→ Raw data:

+++

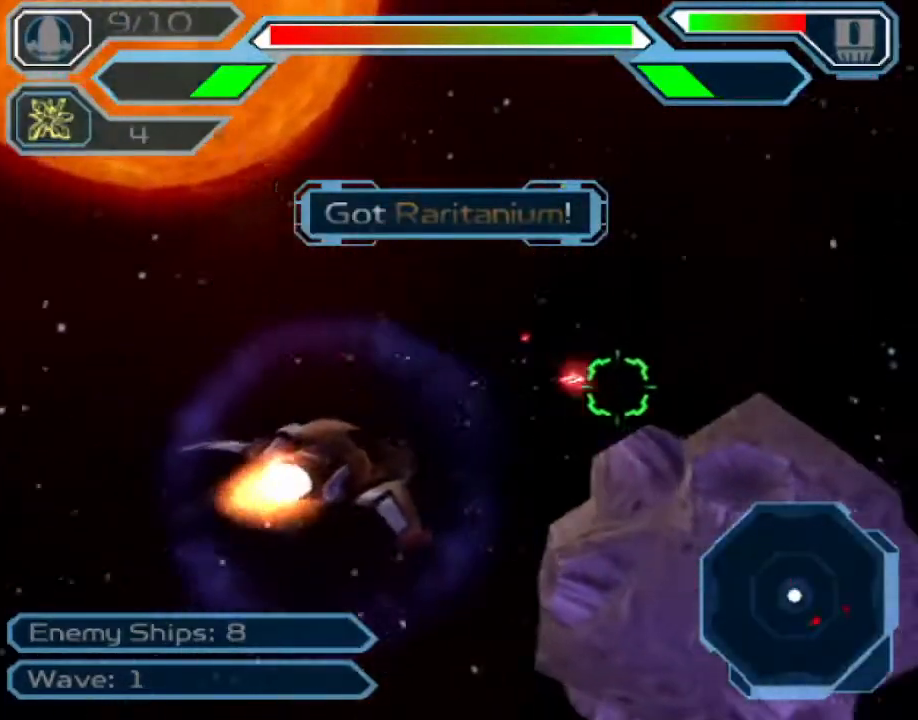
{"dt_ms": 500, "buttons": ["CROSS"], "left_stick": "down-right", "right_stick": "center", "events": [[150, "left_stick", "right"], [217, "CIRCLE", "down"], [333, "CIRCLE", "up"], [350, "left_stick", "down-right"]]}
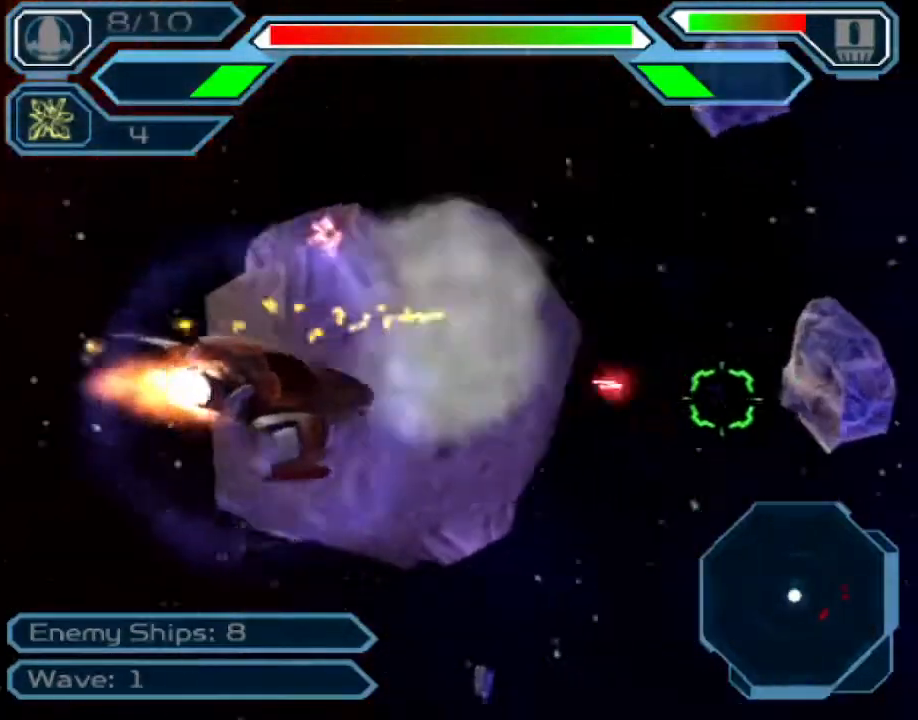
{"dt_ms": 500, "buttons": ["CROSS"], "left_stick": "up-left", "right_stick": "center", "events": [[267, "left_stick", "up-right"], [400, "left_stick", "up-left"]]}
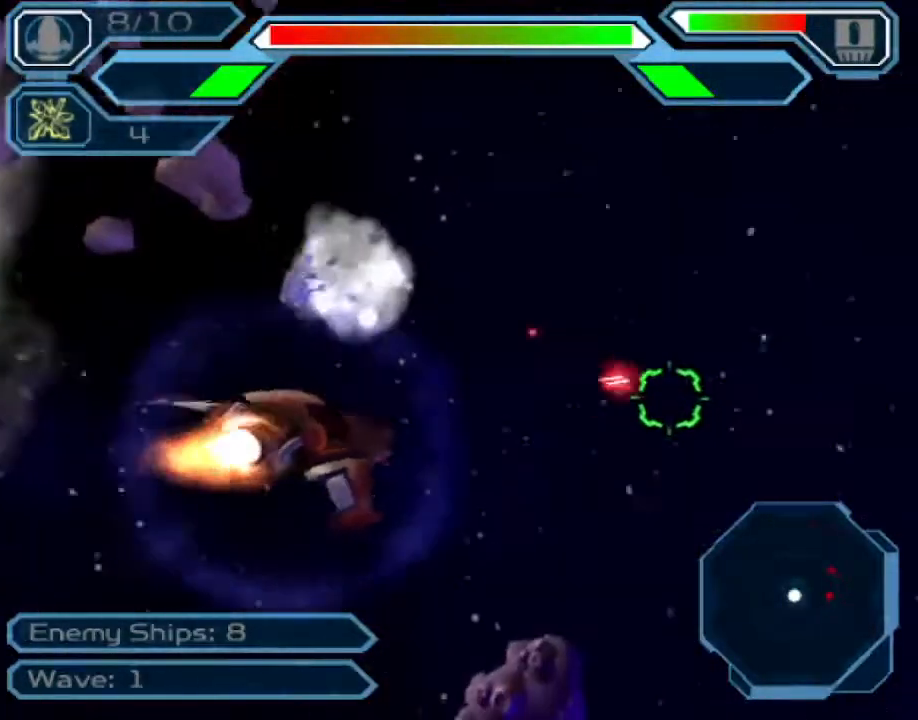
{"dt_ms": 500, "buttons": ["CROSS"], "left_stick": "down-right", "right_stick": "center", "events": [[250, "left_stick", "up"], [350, "left_stick", "center"], [450, "left_stick", "down-right"]]}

+++

→ Work required: Exact output of each line above is wanted, without the pictures.

→ Solution:
{"dt_ms": 500, "buttons": ["CROSS"], "left_stick": "down-right", "right_stick": "center", "events": [[150, "left_stick", "right"], [217, "CIRCLE", "down"], [333, "CIRCLE", "up"], [350, "left_stick", "down-right"]]}
{"dt_ms": 500, "buttons": ["CROSS"], "left_stick": "up-left", "right_stick": "center", "events": [[267, "left_stick", "up-right"], [400, "left_stick", "up-left"]]}
{"dt_ms": 500, "buttons": ["CROSS"], "left_stick": "down-right", "right_stick": "center", "events": [[250, "left_stick", "up"], [350, "left_stick", "center"], [450, "left_stick", "down-right"]]}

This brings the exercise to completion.